Fast food and ready meals contain far more salt and meat than doctors recommend, according to a report. Photograph: Andrew Gardner/Getty Images/iStockphoto
Healthier ready-to-eat meals could cut EU emissions by 48m tonnes annually and save customers €2.8bn (£2.4bn) each year, as well as reducing disease, a report has found.
Fast food and ready meals provide more than a sixth of the EU’s calories but contain far more salt and meat than doctors recommend, according to an analysis from the consultancy Systemiq commissioned by environmental nonprofit organisations Fern and Madre Brava.
They found that placing minimum health and sustainability standards on the companies who sell most of them would yield “huge” benefits to society.
“Making ready meals healthier and more sustainable is a no-regrets policy,” said Eduardo Montero Mansilla from the Spanish Consumers and Users’ Federation, one of 10 non-governmental organisations that co-authored the report. “We can improve the health of people and the planet at affordable prices.”

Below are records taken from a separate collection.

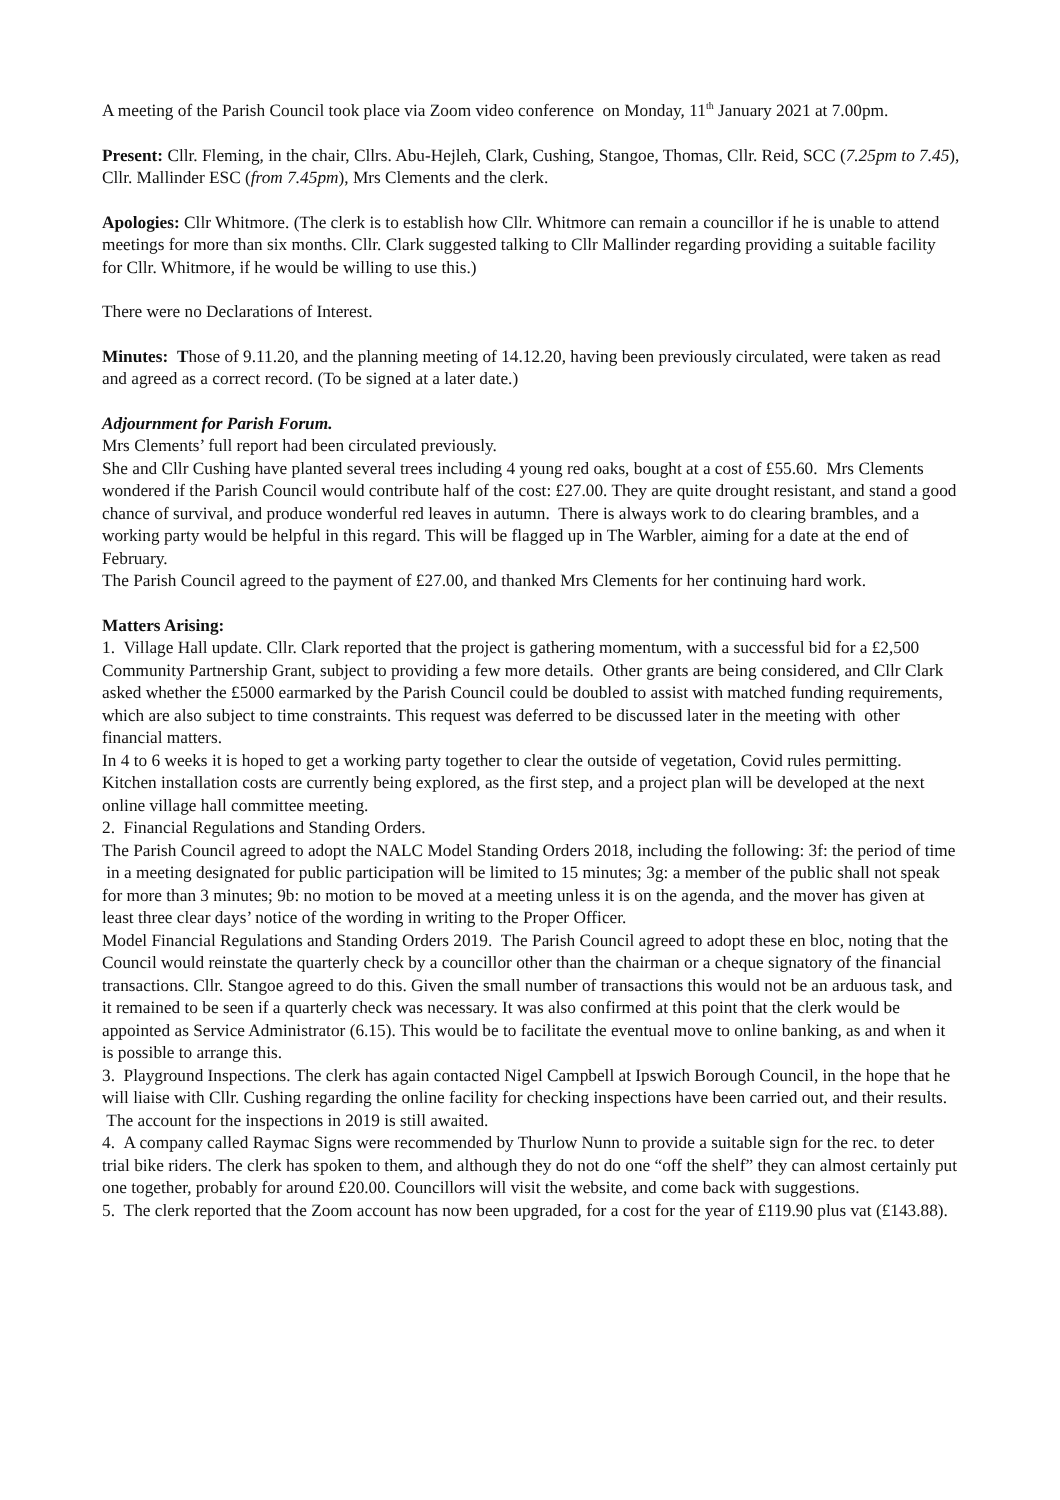A meeting of the Parish Council took place via Zoom video conference on Monday, 11<sup>th</sup> January 2021 at 7.00pm.
Present: Cllr. Fleming, in the chair, Cllrs. Abu-Hejleh, Clark, Cushing, Stangoe, Thomas, Cllr. Reid, SCC (7.25pm to 7.45), Cllr. Mallinder ESC (from 7.45pm), Mrs Clements and the clerk.
Apologies: Cllr Whitmore. (The clerk is to establish how Cllr. Whitmore can remain a councillor if he is unable to attend meetings for more than six months. Cllr. Clark suggested talking to Cllr Mallinder regarding providing a suitable facility for Cllr. Whitmore, if he would be willing to use this.)
There were no Declarations of Interest.
Minutes: Those of 9.11.20, and the planning meeting of 14.12.20, having been previously circulated, were taken as read and agreed as a correct record. (To be signed at a later date.)
Adjournment for Parish Forum.
Mrs Clements’ full report had been circulated previously.
She and Cllr Cushing have planted several trees including 4 young red oaks, bought at a cost of £55.60. Mrs Clements wondered if the Parish Council would contribute half of the cost: £27.00. They are quite drought resistant, and stand a good chance of survival, and produce wonderful red leaves in autumn. There is always work to do clearing brambles, and a working party would be helpful in this regard. This will be flagged up in The Warbler, aiming for a date at the end of February.
The Parish Council agreed to the payment of £27.00, and thanked Mrs Clements for her continuing hard work.
Matters Arising:
1. Village Hall update. Cllr. Clark reported that the project is gathering momentum, with a successful bid for a £2,500 Community Partnership Grant, subject to providing a few more details. Other grants are being considered, and Cllr Clark asked whether the £5000 earmarked by the Parish Council could be doubled to assist with matched funding requirements, which are also subject to time constraints. This request was deferred to be discussed later in the meeting with other financial matters.
In 4 to 6 weeks it is hoped to get a working party together to clear the outside of vegetation, Covid rules permitting.
Kitchen installation costs are currently being explored, as the first step, and a project plan will be developed at the next online village hall committee meeting.
2. Financial Regulations and Standing Orders.
The Parish Council agreed to adopt the NALC Model Standing Orders 2018, including the following: 3f: the period of time in a meeting designated for public participation will be limited to 15 minutes; 3g: a member of the public shall not speak for more than 3 minutes; 9b: no motion to be moved at a meeting unless it is on the agenda, and the mover has given at least three clear days’ notice of the wording in writing to the Proper Officer.
Model Financial Regulations and Standing Orders 2019. The Parish Council agreed to adopt these en bloc, noting that the Council would reinstate the quarterly check by a councillor other than the chairman or a cheque signatory of the financial transactions. Cllr. Stangoe agreed to do this. Given the small number of transactions this would not be an arduous task, and it remained to be seen if a quarterly check was necessary. It was also confirmed at this point that the clerk would be appointed as Service Administrator (6.15). This would be to facilitate the eventual move to online banking, as and when it is possible to arrange this.
3. Playground Inspections. The clerk has again contacted Nigel Campbell at Ipswich Borough Council, in the hope that he will liaise with Cllr. Cushing regarding the online facility for checking inspections have been carried out, and their results. The account for the inspections in 2019 is still awaited.
4. A company called Raymac Signs were recommended by Thurlow Nunn to provide a suitable sign for the rec. to deter trial bike riders. The clerk has spoken to them, and although they do not do one “off the shelf” they can almost certainly put one together, probably for around £20.00. Councillors will visit the website, and come back with suggestions.
5. The clerk reported that the Zoom account has now been upgraded, for a cost for the year of £119.90 plus vat (£143.88).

The report explored the effects of making big food companies comply with diets from the World Health Organization, which aims to avoid malnutrition and non-communicable disease, and the EAT-Lancet Commission, which tries to reduce environmental as well as human harm.
In both cases, they found that ready-to-eat meals would need to contain about half as many refined grains and two-thirds less meat, on average, as well as “significantly” more legumes.
While the report found that would save consumers €2.8bn in cheaper food and cut emissions by 48m tonnes each year, it did not count the additional economic benefits of hospitals spending less money on treating patients and employers losing less money from workers taking sick days.
“We are currently living in a diet-related health crisis,” said Alba Gil from the European Public Health Alliance, which co-authored the report. “Our dietary habits shape our health, and therefore our future. It makes only sense that policymakers regulate the environments where we consume food to make it healthy and affordable by design.”
Livestock are responsible for 12-20% of planet-heating pollution and increase the levels of some heart diseases and cancers in rich countries where the average person eats more meat than doctors recommend.
Climate scientists are clear that swapping from animal to plant-based proteins is a powerful step to keep the planet from heating, though doctors are unsure just how little meat is best for human health. The EAT-Lancet Commission, which is meeting this year to propose a wider range of diets and address concerns about micronutrient shortfalls in its planetary health diet, currently advises eating meat about once a week and fish twice a week.
The NGOs called on the EU to require big food companies to comply with health and sustainability guidelines for ready-made meals sold in the EU. The report did not analyse how consumers would respond to such a proposal.
Paul Behrens, an environmental change researcher at Leiden University who has studied food systems, who was not involved in the study, said: “This report is pragmatic in suggesting that not every meal has to be optimally healthy, but that the overall offering of caterers and retailers should meet dietary guidelines.”
He added: “If policymakers followed this advice, it would create a far healthier food culture that would benefit the planet, our wellbeing, and our wallets.”